Stored data:
☆ ☆ ☆ ☆ ☆

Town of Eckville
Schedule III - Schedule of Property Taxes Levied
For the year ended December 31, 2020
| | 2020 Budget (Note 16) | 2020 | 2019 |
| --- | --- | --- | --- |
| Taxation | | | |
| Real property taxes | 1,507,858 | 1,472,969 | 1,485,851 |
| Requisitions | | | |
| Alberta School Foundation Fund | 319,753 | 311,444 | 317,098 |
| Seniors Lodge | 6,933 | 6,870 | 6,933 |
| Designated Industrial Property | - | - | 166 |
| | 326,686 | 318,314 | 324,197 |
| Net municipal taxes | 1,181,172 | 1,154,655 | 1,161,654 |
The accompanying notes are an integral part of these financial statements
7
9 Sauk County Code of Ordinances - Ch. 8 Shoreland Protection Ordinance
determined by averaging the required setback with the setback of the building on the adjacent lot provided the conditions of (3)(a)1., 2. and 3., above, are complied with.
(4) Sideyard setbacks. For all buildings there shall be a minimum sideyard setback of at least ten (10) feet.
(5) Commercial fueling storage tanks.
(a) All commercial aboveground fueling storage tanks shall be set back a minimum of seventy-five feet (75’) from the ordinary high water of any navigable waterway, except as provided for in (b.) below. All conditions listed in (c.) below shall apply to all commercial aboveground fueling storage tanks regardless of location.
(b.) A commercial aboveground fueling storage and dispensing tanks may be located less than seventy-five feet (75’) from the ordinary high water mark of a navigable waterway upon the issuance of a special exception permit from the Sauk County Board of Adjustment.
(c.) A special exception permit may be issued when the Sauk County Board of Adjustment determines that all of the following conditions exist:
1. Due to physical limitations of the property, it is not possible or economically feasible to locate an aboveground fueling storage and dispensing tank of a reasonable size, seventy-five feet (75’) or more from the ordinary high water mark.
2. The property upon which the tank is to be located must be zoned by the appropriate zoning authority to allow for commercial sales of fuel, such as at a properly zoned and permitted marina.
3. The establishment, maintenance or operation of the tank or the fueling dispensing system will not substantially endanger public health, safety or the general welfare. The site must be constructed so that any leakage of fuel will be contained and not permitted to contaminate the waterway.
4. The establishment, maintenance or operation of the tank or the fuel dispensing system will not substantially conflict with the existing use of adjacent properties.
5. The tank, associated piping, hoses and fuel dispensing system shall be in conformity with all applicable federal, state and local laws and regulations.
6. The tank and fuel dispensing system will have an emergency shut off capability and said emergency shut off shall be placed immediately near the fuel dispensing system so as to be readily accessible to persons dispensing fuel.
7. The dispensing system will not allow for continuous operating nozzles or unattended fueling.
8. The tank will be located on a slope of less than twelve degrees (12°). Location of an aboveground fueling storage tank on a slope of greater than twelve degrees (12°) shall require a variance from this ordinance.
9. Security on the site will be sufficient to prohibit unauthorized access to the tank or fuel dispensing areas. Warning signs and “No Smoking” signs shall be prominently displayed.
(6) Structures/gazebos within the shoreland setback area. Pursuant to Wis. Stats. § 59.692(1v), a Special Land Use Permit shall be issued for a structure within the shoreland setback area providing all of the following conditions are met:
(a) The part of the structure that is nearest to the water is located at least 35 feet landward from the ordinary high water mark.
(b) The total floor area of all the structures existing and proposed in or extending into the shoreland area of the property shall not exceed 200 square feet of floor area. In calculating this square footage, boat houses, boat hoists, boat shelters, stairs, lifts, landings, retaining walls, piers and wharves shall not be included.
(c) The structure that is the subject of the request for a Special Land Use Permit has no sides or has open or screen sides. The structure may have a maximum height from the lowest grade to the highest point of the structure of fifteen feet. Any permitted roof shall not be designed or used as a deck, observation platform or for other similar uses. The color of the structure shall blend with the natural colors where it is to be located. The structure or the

☆ ☆ ☆ ☆ ☆

--- EXERCISE BRIEF ---
What you give back must match the records word for word.

--- PROBLEM SOLUTION ---
Town of Eckville
Schedule III - Schedule of Property Taxes Levied
For the year ended December 31, 2020
| | 2020 Budget (Note 16) | 2020 | 2019 |
| --- | --- | --- | --- |
| Taxation | | | |
| Real property taxes | 1,507,858 | 1,472,969 | 1,485,851 |
| Requisitions | | | |
| Alberta School Foundation Fund | 319,753 | 311,444 | 317,098 |
| Seniors Lodge | 6,933 | 6,870 | 6,933 |
| Designated Industrial Property | - | - | 166 |
| | 326,686 | 318,314 | 324,197 |
| Net municipal taxes | 1,181,172 | 1,154,655 | 1,161,654 |
The accompanying notes are an integral part of these financial statements
7
9 Sauk County Code of Ordinances - Ch. 8 Shoreland Protection Ordinance
determined by averaging the required setback with the setback of the building on the adjacent lot provided the conditions of (3)(a)1., 2. and 3., above, are complied with.
(4) Sideyard setbacks. For all buildings there shall be a minimum sideyard setback of at least ten (10) feet.
(5) Commercial fueling storage tanks.
(a) All commercial aboveground fueling storage tanks shall be set back a minimum of seventy-five feet (75’) from the ordinary high water of any navigable waterway, except as provided for in (b.) below. All conditions listed in (c.) below shall apply to all commercial aboveground fueling storage tanks regardless of location.
(b.) A commercial aboveground fueling storage and dispensing tanks may be located less than seventy-five feet (75’) from the ordinary high water mark of a navigable waterway upon the issuance of a special exception permit from the Sauk County Board of Adjustment.
(c.) A special exception permit may be issued when the Sauk County Board of Adjustment determines that all of the following conditions exist:
1. Due to physical limitations of the property, it is not possible or economically feasible to locate an aboveground fueling storage and dispensing tank of a reasonable size, seventy-five feet (75’) or more from the ordinary high water mark.
2. The property upon which the tank is to be located must be zoned by the appropriate zoning authority to allow for commercial sales of fuel, such as at a properly zoned and permitted marina.
3. The establishment, maintenance or operation of the tank or the fueling dispensing system will not substantially endanger public health, safety or the general welfare. The site must be constructed so that any leakage of fuel will be contained and not permitted to contaminate the waterway.
4. The establishment, maintenance or operation of the tank or the fuel dispensing system will not substantially conflict with the existing use of adjacent properties.
5. The tank, associated piping, hoses and fuel dispensing system shall be in conformity with all applicable federal, state and local laws and regulations.
6. The tank and fuel dispensing system will have an emergency shut off capability and said emergency shut off shall be placed immediately near the fuel dispensing system so as to be readily accessible to persons dispensing fuel.
7. The dispensing system will not allow for continuous operating nozzles or unattended fueling.
8. The tank will be located on a slope of less than twelve degrees (12°). Location of an aboveground fueling storage tank on a slope of greater than twelve degrees (12°) shall require a variance from this ordinance.
9. Security on the site will be sufficient to prohibit unauthorized access to the tank or fuel dispensing areas. Warning signs and “No Smoking” signs shall be prominently displayed.
(6) Structures/gazebos within the shoreland setback area. Pursuant to Wis. Stats. § 59.692(1v), a Special Land Use Permit shall be issued for a structure within the shoreland setback area providing all of the following conditions are met:
(a) The part of the structure that is nearest to the water is located at least 35 feet landward from the ordinary high water mark.
(b) The total floor area of all the structures existing and proposed in or extending into the shoreland area of the property shall not exceed 200 square feet of floor area. In calculating this square footage, boat houses, boat hoists, boat shelters, stairs, lifts, landings, retaining walls, piers and wharves shall not be included.
(c) The structure that is the subject of the request for a Special Land Use Permit has no sides or has open or screen sides. The structure may have a maximum height from the lowest grade to the highest point of the structure of fifteen feet. Any permitted roof shall not be designed or used as a deck, observation platform or for other similar uses. The color of the structure shall blend with the natural colors where it is to be located. The structure or the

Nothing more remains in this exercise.